**Task 1:**
In the article on Shelby Farms, what facilities does it say have opened at the park in recent years? List each one.

**Passage:**
Andy Ashby - Memphis Business Journal -

Robert Mayer talked to the local CCIM Institute chapter today about Shelby Farms, outlining the advances the advances Shelby Farms Park Conservancy has made in its first three years.
 
However, the director of park operations also was inadvertently showing a clear path for another significant Shelby County greenspace: Overton Park.
 
The Shelby Farms Conservancy is a nonprofit organization founded on the principal that any great city anywhere in the world has a good park system. From an economic development standpoint, this means helping to attract talented people to Memphis and Shelby County.
 
For decades, Shelby Farms was a nice place to visit, but the conservancy is making it more of a cultural amenity. It gives a model for how to operate a large park outside of the current way known in Shelby County, which is having the government do it.
 
The Shelby Farms Conservancy's $2.7 million annual operating budget comes mainly from events. It also has an ongoing capital campaign to pay for improvements.
 
These capital improvements efforts have really started blossoming with results recently. The 4,500-acre park has seen the opening of the Woodland Discovery Playground, the Wolf River Pedestrian Bridge and the Shelby Farms Greenline in recent years, improvements which were probably not imagined when the park was strictly government-run.
 
Take the Woodland Discovery Playground. With its arbor passageways and educational features, it’s in the running for national and international design awards. It has European design influences and varying degrees of challenge at different play stations. This is not something which could have sprung solely from the imagination of government.
 
The Shelby Farms Greenline was completed last year and was an instant success, with Mayer comparing its weekend traffic to drive-time car traffic on Interstate 40. That said, the conservancy, which worked with private and government entities to make the greenline a reality, is working on improving it. The nonprofit is working with the Avon neighborhood to add ADA access. It’s also adding six cameras to bolster security on top of its ranger, volunteer and law enforcement patrols.
 
The Shelby Farms Conservancy also is working on an expansion of Patriot Lake from 55 acres to 110 acres, adding pedestrian paths and an amphitheater, among other amenities.
 
A private group called the Overton Park Conservancy is working toward a similar path with its 342-acre Midtown park.
 
A conservancy can do many things better than most government entities, such as generating private investment in a project and marshalling volunteers for maintenance and other projects.
 
When the Shelby Farms Conservancy was formed three years ago, it had to figure out a lot of what it was doing as things came up. With Overton Park, hopefully the drivers of its conservancy can use their map.

Dataset entries
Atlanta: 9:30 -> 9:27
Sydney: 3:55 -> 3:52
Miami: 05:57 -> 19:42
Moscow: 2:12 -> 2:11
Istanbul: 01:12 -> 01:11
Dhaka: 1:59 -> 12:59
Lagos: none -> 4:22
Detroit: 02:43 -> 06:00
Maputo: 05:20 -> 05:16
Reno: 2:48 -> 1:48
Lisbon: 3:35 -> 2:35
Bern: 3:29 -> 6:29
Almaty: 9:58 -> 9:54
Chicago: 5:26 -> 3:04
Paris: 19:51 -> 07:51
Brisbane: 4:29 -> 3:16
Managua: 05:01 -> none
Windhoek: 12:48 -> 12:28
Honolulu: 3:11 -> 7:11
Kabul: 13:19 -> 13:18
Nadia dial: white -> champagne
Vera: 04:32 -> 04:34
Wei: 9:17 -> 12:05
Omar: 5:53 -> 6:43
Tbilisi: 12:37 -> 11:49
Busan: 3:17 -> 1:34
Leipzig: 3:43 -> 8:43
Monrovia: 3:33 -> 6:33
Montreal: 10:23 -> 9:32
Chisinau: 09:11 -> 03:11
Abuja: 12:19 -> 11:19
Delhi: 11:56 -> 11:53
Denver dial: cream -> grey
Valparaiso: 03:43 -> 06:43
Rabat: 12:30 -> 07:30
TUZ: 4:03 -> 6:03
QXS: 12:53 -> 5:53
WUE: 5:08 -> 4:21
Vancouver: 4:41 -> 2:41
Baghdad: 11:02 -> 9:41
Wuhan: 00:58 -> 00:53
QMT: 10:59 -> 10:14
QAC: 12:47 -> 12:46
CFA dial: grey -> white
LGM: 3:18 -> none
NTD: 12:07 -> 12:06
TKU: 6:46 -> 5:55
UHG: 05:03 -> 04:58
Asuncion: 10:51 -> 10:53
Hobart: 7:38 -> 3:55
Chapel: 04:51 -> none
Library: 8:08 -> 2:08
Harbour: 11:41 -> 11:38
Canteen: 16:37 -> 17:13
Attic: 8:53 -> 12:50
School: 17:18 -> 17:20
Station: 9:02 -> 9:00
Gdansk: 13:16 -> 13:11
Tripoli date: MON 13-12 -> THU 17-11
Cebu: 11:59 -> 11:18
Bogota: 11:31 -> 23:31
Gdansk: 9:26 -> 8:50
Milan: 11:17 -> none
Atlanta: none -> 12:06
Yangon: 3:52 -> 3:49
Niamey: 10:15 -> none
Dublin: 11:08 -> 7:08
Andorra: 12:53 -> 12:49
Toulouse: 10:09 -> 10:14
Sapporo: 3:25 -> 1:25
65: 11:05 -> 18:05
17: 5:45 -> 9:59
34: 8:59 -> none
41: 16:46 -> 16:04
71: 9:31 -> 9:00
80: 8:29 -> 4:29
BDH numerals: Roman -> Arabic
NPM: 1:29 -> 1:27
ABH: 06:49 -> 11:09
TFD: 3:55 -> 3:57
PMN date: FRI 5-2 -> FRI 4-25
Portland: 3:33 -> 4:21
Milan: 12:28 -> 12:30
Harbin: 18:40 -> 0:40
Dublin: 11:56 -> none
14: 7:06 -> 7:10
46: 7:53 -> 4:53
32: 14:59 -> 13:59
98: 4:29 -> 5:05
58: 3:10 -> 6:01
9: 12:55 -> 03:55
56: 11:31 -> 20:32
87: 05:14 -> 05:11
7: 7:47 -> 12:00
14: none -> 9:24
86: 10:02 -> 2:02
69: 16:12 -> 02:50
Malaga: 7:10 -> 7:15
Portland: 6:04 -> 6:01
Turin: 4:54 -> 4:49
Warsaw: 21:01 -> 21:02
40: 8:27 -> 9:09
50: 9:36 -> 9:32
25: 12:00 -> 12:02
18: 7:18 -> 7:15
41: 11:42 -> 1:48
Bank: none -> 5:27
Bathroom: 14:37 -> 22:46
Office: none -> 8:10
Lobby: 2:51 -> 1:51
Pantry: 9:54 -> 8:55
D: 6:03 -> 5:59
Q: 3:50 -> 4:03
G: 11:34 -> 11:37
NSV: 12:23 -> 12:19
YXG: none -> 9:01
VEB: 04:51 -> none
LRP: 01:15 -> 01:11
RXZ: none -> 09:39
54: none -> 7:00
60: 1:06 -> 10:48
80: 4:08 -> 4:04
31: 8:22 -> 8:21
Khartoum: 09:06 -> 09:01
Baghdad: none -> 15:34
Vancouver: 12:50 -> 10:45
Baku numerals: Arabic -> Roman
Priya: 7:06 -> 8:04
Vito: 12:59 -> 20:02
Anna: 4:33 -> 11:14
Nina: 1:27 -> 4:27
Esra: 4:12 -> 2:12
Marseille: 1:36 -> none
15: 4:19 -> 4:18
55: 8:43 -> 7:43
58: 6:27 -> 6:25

**Task 2:**
Extract the lines of the clock change records from the first line through the line with "Almaty: 9:58 -> 9:54", reproducing them without changes.

**Full solution 1:**
- Woodland Discovery Playground
- Wolf River Pedestrian Bridge
- Shelby Farms Greenline

**Full solution 2:**
Atlanta: 9:30 -> 9:27
Sydney: 3:55 -> 3:52
Miami: 05:57 -> 19:42
Moscow: 2:12 -> 2:11
Istanbul: 01:12 -> 01:11
Dhaka: 1:59 -> 12:59
Lagos: none -> 4:22
Detroit: 02:43 -> 06:00
Maputo: 05:20 -> 05:16
Reno: 2:48 -> 1:48
Lisbon: 3:35 -> 2:35
Bern: 3:29 -> 6:29
Almaty: 9:58 -> 9:54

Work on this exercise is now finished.